→ **TASKS**
1. Write out the Sparkify project text from "An AWS RedShift" to "in the cluster.".
2. Write what comes next in the Sparkify Redshift project text, picking up after its last line.

/udacity_data_engineer_aws

This repo is used for project submission in Udacity's Data Engineering with AWS course

Primary LanguagePythonMIT LicenseMIT

Sparkify Analytic Project

Overview

An AWS RedShift cluster is setup to store data to be used to analyze event log collect from Sparkify Application. We can utilize this database to find insight from Sparkify's user behaviour. For example, we can find which artist is the most popular one or what day of week has the highest traffic.

Database schema

  • The database consists of 2 parts
    1. Staging - intermediary data of event logs and songs which are copied from AWS S3
    2. Analytics - main tables organized as star schema tables which is easy to query and join between tables

ETL

  • Event log and song data which are stored on AWS S3 will be loaded into staging tables in the cluster.
    • List of staging tables
      • staging_events_table
      • staging_songs_table
  • After all data are available in staging tables, data in the staging tables will be transform into 5 analytic table
    • List of analytic tables
      • songplay_table
      • song_table
      • artist_table
      • user_table
      • time_table

Examples of query result

Rows count

Executing query...

SELECT COUNT(1) FROM staging_events_table;

[(8056,)]

Executing query...

SELECT COUNT(1) FROM staging_songs_table;

[(14896,)]

Executing query...

SELECT COUNT(1) FROM songplay_table;

[(8390,)]

Executing query...

→ **MATERIAL PROVIDED**

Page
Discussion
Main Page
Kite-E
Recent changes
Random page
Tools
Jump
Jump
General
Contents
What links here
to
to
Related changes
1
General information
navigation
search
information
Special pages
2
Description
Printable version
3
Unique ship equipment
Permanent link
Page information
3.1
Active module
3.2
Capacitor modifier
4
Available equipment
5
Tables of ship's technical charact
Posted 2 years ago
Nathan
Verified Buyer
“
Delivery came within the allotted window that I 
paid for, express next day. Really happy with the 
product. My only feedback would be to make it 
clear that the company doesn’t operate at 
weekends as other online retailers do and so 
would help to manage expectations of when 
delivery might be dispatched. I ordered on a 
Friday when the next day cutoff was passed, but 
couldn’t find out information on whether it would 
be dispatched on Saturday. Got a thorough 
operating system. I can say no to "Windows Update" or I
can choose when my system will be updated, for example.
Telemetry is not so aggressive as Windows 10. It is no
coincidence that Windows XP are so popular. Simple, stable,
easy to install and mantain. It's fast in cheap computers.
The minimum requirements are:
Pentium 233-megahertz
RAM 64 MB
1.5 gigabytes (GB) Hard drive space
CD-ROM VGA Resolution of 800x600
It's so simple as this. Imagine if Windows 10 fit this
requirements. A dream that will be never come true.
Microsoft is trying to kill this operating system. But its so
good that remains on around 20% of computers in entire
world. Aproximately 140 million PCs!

→ **ANSWERS TO THIS EXERCISE**
1.
An AWS RedShift cluster is setup to store data to be used to analyze event log collect from Sparkify Application. We can utilize this database to find insight from Sparkify's user behaviour. For example, we can find which artist is the most popular one or what day of week has the highest traffic.

Database schema

  • The database consists of 2 parts
    1. Staging - intermediary data of event logs and songs which are copied from AWS S3
    2. Analytics - main tables organized as star schema tables which is easy to query and join between tables

ETL

  • Event log and song data which are stored on AWS S3 will be loaded into staging tables in the cluster.

2.
SELECT COUNT(1) FROM user_table;

[(107,)]

Executing query...

SELECT COUNT(1) FROM song_table;

[(14896,)]

Executing query...

SELECT COUNT(1) FROM artist_table;

[(10025,)]

Executing query...

SELECT COUNT(1) FROM time_table;

[(8023,)]

Finding insight from data...

Executing query...

SELECT TOP 5 artist.name AS artist_name, COUNT(1) songplay_count FROM songplay_table songplay JOIN artist_table artist ON songplay.artist_id = artist.artist_id WHERE songplay.artist_id IS NOT NULL GROUP BY artist.name ORDER BY COUNT(1) DESC;

[('Dwight Yoakam', 37), ('Carleen Anderson', 17), ('Working For A Nuclear Free City', 13), ('Frozen asma', 13), ('Gemma Hayes', 13)]

Executing query...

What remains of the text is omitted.